— Чушь! — заявила миссис Браун. — С какой стати ему быть нечестным? Не из материальных же соображений. А если тут что-то другое, то кто я такая, чтобы судить.
«Не судите», — невесело подумал мистер Гардинер, но потом вспомнил, что Сатана обладает даром извращать Святое Писание, и воспрял.

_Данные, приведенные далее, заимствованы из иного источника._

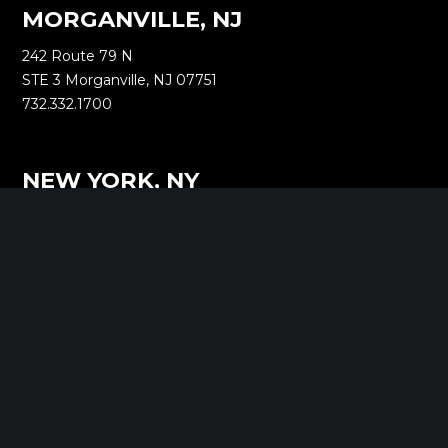
MORGANVILLE, NJ
242 Route 79 N
STE 3 Morganville, NJ 07751
732.332.1700
NEW YORK, NY
1040 Avenue of the Americas
16th Floor New York, NY 10018
212.661.8640
SARATOGA SPRINGS, NY
268 Broadway
Saratoga Springs, NY 12866
518.288.2160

— Я не вчера родилась, — говорила тем временем миссис Браун, — да и вы, такая невинная добрая душа, тоже. Ничто в мужчине удивить меня не может. Но Джон молод, красив, очарователен и талантлив, и будет очень богат, и о чем бы вы ни говорили, мистер Гардинер, я предпочла бы этого не слышать. Если произойдет что-то такое, из-за чего этот брак расстроится, я, наверное, просто умру.
— Не убоявшись возмездия, Оливетт? — спросил мистер Гардинер и, откланявшись, пошел разыскивать Артура Крейга, который и изначально был единственной его реальной надеждой.
— Вы уверены, вы уверены, мистер Гардинер, что не ошиблись? — все повторял Артур Крейг.
— Я не ошибся, мистер Крейг.
— Но это так не похоже на Джона. То есть он много говорил об отце, об издательстве, но чтобы получить его назад?.. Я не слышал, чтобы он выражал…
— Я лишь говорю вам то, что случайно услышал.
— Шантажировать Дэна Фримена! — Крейг потянул себя за бороду. — Нет, не могу я в это поверить, мистер Гардинер.
Мистер Гардинер встал.
— Я понимаю. Да-да. И мне искренне жаль. Но я счел своим долгом…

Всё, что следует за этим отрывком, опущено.